* What you are asked to do *
Determine how many lines of the material below contain the string "left", and give only that number.

* Record excerpts *

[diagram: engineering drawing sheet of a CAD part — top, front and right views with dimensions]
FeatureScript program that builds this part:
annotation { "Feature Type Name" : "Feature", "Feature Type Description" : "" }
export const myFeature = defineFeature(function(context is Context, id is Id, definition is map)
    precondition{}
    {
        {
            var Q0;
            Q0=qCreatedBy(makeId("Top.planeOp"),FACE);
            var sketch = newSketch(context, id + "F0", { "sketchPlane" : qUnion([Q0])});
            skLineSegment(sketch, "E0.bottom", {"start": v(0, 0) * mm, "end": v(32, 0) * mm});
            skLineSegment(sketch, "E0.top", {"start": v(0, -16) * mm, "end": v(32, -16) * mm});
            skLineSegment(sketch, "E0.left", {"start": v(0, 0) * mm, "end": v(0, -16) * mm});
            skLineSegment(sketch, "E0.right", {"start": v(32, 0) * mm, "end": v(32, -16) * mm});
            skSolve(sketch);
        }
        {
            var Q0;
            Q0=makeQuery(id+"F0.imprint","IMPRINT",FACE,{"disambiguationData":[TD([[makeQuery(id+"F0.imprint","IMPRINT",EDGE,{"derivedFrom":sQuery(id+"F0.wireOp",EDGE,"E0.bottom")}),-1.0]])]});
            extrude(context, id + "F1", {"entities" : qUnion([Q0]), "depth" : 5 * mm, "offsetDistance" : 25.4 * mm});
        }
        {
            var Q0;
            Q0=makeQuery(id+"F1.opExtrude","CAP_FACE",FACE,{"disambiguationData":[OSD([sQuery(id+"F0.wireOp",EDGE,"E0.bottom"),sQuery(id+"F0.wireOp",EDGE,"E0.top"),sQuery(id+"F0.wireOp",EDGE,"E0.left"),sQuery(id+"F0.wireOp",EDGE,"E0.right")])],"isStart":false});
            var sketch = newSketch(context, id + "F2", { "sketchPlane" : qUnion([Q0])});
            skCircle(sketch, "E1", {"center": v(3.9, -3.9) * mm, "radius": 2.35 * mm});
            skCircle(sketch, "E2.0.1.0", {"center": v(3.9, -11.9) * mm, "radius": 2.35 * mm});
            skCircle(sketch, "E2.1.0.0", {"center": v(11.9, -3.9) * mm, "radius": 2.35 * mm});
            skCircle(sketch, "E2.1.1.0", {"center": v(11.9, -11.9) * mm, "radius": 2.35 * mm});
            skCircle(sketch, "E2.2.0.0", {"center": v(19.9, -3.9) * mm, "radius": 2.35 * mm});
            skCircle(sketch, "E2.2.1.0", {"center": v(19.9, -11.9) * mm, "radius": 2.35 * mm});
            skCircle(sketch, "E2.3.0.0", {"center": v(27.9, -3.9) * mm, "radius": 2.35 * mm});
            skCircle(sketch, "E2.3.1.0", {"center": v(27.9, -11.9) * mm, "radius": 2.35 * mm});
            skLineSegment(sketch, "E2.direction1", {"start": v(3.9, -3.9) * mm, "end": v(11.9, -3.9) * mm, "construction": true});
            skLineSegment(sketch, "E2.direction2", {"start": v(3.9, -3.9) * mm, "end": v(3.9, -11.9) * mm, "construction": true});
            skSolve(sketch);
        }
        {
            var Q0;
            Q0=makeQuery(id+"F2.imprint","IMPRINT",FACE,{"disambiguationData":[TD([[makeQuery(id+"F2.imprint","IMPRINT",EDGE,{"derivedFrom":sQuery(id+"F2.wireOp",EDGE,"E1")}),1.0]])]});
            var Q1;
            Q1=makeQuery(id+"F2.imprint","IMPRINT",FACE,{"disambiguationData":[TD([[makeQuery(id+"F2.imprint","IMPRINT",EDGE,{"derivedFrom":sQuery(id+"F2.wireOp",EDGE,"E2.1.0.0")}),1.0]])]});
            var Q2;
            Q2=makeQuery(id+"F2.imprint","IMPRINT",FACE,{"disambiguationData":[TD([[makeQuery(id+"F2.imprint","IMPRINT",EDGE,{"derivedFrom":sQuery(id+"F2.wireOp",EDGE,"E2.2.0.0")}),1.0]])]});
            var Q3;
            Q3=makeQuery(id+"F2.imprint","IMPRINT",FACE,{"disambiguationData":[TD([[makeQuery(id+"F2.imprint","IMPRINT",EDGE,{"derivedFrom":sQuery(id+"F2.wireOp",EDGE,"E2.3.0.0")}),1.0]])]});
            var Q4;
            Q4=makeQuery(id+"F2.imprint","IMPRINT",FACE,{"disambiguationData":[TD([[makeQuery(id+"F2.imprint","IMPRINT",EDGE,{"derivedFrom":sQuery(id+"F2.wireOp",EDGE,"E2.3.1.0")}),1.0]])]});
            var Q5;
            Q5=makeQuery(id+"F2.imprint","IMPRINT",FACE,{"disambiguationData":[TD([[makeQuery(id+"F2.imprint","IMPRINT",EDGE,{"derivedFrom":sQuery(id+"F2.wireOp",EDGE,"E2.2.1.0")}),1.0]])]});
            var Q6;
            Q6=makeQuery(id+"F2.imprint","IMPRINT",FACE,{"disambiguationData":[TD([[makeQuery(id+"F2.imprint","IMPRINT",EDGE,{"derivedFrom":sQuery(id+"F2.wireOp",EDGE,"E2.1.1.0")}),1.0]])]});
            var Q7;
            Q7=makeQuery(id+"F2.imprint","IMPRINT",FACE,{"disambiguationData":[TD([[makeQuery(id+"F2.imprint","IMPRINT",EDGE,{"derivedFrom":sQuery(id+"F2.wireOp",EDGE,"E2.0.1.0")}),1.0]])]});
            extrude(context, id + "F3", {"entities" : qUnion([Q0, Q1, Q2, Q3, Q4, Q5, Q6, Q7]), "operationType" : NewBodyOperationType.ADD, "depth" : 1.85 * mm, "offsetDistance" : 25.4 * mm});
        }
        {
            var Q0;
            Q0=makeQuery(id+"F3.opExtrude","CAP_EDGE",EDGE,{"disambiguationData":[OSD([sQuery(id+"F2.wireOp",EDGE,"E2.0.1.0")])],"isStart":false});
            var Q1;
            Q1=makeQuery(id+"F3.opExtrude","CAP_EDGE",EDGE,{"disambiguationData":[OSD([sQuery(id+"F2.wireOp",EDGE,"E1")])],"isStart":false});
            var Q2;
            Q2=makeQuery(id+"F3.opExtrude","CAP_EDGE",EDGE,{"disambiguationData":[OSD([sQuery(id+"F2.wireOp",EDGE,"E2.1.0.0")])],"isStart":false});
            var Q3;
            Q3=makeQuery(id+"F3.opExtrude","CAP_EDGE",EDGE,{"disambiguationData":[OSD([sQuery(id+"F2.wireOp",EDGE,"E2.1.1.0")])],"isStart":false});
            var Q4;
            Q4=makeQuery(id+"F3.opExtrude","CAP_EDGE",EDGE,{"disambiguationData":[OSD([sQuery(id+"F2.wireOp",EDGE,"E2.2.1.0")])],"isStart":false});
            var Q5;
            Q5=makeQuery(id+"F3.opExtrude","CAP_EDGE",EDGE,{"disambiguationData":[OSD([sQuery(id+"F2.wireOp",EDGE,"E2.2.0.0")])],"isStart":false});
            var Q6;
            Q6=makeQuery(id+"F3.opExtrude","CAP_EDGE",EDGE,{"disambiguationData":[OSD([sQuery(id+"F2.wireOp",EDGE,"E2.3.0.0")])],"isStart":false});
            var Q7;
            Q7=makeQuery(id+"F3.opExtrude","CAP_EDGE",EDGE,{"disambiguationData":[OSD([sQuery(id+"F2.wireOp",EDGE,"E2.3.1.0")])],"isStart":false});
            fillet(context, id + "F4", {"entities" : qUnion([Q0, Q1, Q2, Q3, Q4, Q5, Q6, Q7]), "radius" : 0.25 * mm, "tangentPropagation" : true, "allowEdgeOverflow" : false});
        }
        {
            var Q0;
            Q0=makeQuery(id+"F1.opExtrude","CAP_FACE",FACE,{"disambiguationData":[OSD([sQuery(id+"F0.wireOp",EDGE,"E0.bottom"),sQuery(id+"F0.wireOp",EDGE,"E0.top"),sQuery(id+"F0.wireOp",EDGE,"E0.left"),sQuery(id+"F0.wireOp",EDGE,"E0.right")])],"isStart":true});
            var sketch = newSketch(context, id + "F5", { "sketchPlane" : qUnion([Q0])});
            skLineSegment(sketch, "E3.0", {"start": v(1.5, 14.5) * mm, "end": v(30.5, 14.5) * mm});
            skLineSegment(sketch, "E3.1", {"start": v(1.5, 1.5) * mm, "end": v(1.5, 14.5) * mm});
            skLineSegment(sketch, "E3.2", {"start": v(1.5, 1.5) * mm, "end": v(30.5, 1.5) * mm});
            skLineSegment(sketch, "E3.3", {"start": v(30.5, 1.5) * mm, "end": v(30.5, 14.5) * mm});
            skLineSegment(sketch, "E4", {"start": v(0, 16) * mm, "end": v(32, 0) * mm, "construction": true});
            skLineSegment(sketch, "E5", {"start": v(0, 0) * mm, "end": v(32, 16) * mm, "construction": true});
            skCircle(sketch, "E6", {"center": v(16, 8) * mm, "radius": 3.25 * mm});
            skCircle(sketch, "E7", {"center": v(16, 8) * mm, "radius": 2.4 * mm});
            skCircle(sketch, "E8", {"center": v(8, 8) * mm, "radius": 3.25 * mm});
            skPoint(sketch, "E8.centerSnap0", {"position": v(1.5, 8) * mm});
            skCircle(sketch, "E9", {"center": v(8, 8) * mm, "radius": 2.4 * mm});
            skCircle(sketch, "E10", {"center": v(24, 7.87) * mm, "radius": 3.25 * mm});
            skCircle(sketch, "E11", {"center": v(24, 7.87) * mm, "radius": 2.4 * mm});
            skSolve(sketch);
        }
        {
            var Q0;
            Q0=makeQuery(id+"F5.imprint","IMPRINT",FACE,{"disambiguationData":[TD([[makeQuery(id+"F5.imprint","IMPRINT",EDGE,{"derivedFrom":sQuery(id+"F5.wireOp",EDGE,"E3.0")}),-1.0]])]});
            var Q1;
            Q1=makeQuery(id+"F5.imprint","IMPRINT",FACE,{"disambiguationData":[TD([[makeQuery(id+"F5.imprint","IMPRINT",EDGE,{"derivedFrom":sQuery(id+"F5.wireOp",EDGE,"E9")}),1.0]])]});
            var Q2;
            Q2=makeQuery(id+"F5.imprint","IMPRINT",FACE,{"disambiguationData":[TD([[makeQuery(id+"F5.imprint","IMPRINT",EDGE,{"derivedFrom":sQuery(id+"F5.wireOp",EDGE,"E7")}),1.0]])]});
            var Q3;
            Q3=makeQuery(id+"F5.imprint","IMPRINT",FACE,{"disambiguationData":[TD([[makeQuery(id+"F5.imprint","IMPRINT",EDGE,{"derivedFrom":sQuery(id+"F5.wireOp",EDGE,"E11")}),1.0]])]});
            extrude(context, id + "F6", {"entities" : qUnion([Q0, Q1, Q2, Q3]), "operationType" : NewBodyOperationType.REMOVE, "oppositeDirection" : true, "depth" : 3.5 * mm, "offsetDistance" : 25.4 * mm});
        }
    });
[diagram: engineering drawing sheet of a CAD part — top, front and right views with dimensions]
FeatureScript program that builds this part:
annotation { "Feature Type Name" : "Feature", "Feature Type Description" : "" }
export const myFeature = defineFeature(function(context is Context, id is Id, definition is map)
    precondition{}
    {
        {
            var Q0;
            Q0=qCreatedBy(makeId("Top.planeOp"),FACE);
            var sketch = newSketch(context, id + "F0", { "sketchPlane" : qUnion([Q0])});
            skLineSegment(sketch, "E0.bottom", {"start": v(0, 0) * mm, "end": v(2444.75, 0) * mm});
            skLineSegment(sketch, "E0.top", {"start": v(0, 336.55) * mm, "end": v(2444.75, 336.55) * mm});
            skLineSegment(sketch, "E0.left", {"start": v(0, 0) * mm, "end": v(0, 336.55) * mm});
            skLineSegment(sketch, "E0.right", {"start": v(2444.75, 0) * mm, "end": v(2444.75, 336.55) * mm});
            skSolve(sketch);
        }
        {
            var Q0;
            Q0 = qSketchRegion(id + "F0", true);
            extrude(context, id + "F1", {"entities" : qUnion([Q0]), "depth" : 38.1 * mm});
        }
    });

* Exercise solution *
4